Born to a French family, de Montebello immigrated to the United States of America in the 1950s, and became a naturalized citizen of the US in 1955. He was educated in New York City at the Lycée Français, graduated from Harvard University with a degree in art history, and earned an MA from New York University, after which he embarked on a career in Fine Arts. He became the Director of the Metropolitan Museum in 1977 and has become widely known as the public face of the museum.
He announced his retirement on 8 January 2008, stating that he intended to step down by the end of 2008 after more than 31 years at his post.

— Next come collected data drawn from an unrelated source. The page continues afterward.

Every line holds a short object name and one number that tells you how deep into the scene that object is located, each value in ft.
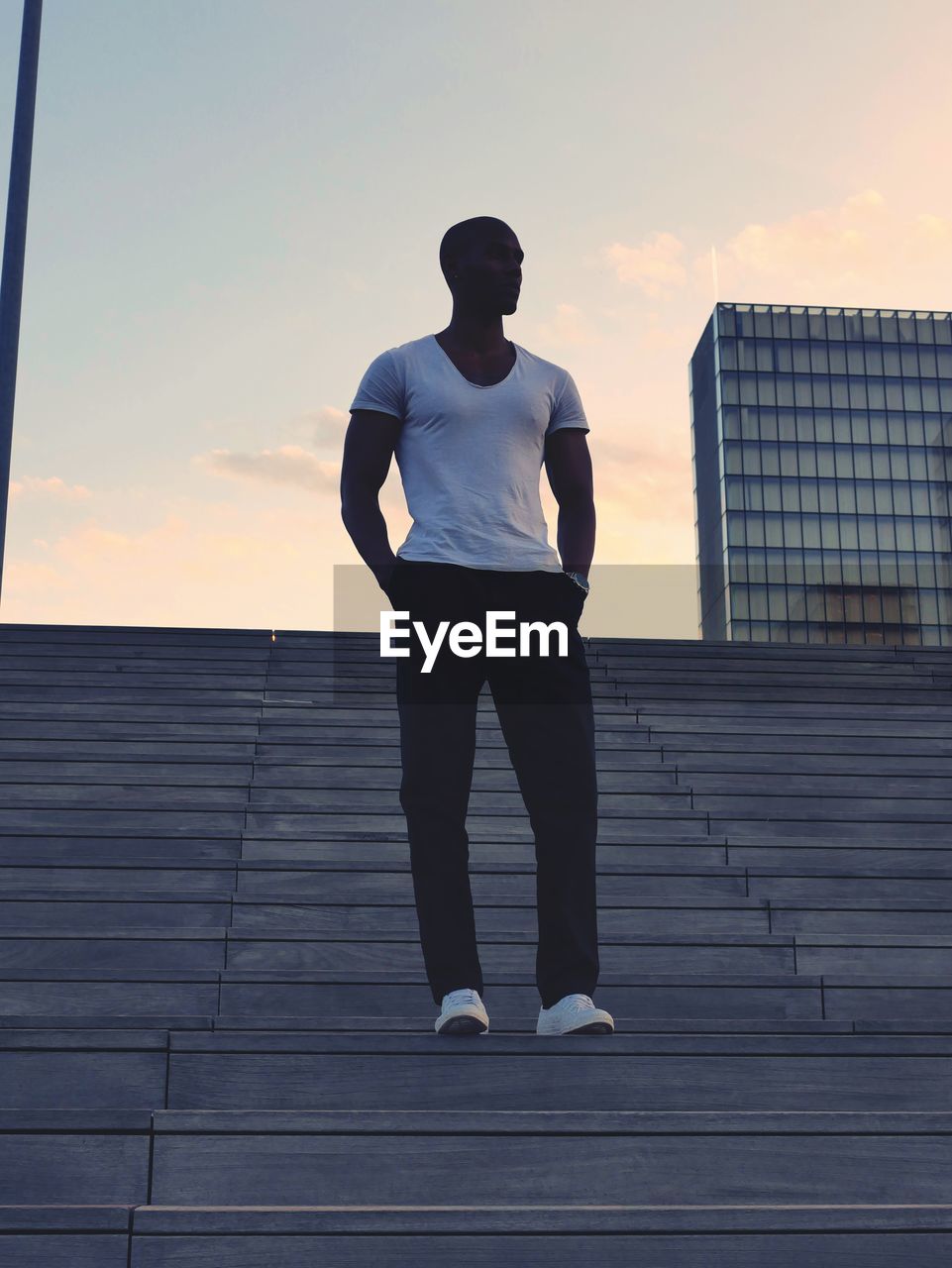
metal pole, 26.55
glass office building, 296.71
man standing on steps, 8.11
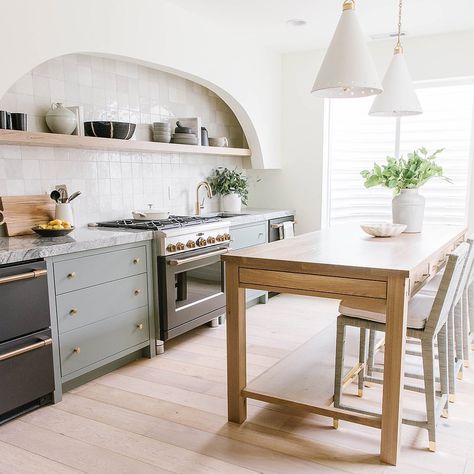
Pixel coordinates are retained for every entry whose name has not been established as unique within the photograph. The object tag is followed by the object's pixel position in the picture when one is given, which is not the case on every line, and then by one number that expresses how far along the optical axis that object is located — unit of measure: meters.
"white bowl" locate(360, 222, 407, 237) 2.92
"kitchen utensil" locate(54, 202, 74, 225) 3.08
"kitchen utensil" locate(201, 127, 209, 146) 4.31
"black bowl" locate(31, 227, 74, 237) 2.80
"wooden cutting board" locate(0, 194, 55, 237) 2.87
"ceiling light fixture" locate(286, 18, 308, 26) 3.96
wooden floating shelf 2.71
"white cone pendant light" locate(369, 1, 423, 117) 2.89
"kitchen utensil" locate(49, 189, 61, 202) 3.11
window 4.42
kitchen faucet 4.47
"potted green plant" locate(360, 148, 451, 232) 3.14
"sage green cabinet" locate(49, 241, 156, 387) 2.64
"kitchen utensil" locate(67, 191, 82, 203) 3.13
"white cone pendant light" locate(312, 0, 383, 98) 2.26
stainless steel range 3.27
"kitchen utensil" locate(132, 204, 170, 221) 3.71
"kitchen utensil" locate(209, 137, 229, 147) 4.52
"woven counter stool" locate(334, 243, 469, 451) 2.10
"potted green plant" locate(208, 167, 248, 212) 4.70
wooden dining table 1.98
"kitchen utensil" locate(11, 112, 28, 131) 2.84
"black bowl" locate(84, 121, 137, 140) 3.31
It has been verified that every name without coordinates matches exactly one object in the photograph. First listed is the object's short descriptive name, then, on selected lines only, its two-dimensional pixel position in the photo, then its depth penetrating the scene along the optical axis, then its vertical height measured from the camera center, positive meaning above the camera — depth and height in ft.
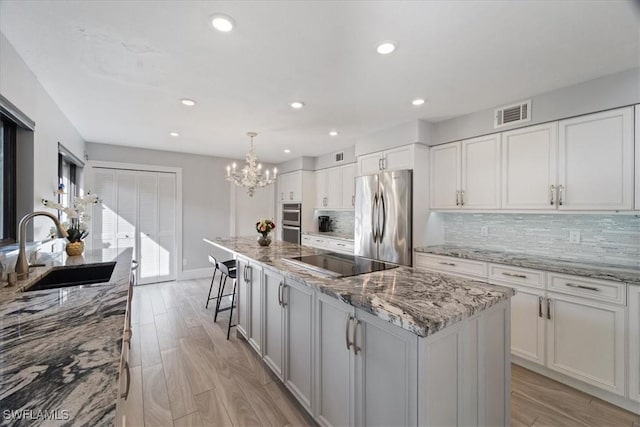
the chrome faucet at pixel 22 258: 4.75 -0.84
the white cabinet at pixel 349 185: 15.24 +1.63
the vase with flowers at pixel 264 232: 10.29 -0.74
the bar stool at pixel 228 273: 9.60 -2.20
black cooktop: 6.11 -1.32
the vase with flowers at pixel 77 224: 7.27 -0.33
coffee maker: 18.43 -0.77
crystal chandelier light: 12.06 +1.66
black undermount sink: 5.84 -1.46
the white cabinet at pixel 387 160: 11.00 +2.33
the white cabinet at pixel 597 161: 6.91 +1.41
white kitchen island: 3.72 -2.23
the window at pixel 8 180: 6.64 +0.82
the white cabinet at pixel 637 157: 6.70 +1.41
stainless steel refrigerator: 10.85 -0.16
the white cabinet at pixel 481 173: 9.39 +1.46
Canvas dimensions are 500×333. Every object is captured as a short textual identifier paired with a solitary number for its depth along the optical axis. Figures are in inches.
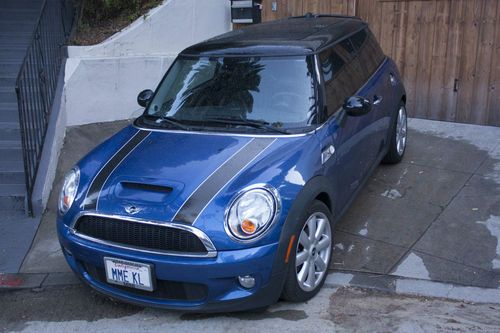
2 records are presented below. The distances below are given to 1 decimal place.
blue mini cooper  136.5
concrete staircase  230.5
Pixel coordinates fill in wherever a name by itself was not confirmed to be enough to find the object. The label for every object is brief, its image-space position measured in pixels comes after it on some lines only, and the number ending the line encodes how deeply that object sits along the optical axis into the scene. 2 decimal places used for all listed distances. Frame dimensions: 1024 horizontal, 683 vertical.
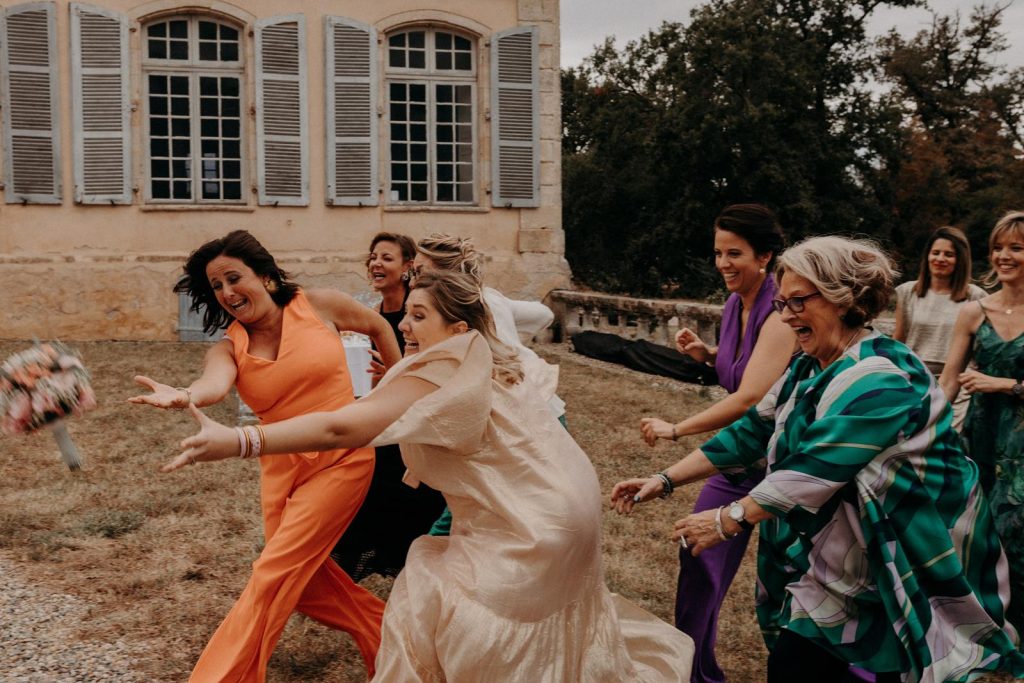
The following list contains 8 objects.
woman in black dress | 4.12
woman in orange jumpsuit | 3.28
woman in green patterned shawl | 2.52
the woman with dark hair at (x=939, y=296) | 5.64
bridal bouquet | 3.00
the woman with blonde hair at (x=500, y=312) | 3.57
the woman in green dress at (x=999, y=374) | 3.87
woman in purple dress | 3.43
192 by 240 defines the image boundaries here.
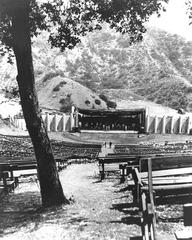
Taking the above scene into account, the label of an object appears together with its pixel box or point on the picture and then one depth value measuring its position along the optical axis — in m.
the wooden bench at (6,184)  14.29
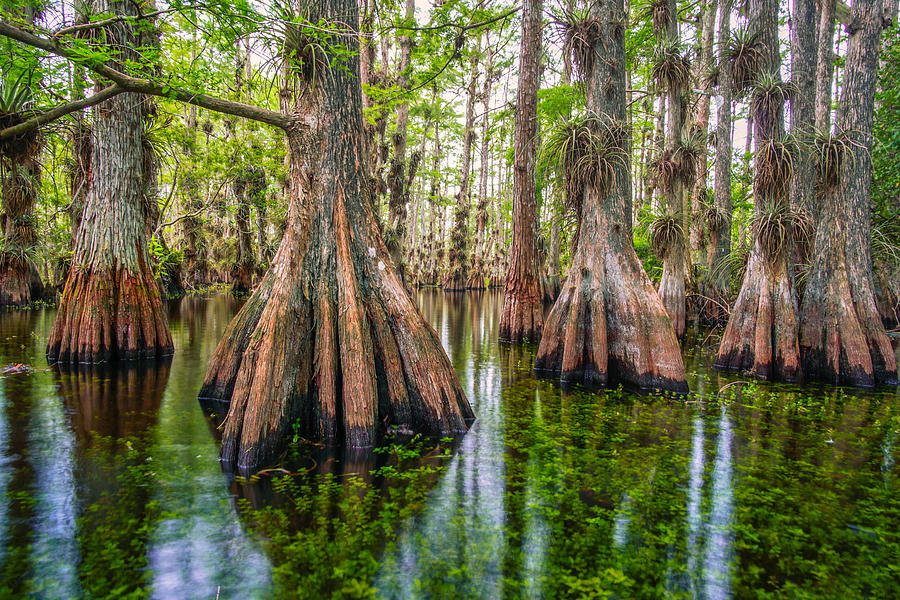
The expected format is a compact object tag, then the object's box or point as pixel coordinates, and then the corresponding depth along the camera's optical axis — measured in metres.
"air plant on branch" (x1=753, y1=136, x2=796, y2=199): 8.41
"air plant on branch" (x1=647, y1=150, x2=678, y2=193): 12.19
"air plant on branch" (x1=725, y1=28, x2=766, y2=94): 9.62
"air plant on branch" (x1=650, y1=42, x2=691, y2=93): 10.95
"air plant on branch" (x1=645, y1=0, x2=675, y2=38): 12.62
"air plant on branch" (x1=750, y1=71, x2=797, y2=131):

Born Count Guy Philippe Henri Lannes de Montebello in Paris in 1936 to a family descended from the Napoleonic aristocracy, de Montebello was the second of four sons. His father, Count André Roger Lannes de Montebello (Biarritz, July 6, 1908 - New York City, December 2, 1986), was a portrait painter, art critic, and a member of the French Resistance during World War II. His mother, Germaine Wiener de Croisset (born in Paris, October 26, 1913 and married in Paris, November 30, 1933), was a descendant of the Marquis de Sade, a daughter of the playwright Francis de Croisset, and a half-sister of the arts patron Marie-Laure de Noailles. One of de Montebello's great-great-great-grandfathers was Jean Lannes, Duke of Montebello and Marshal of France.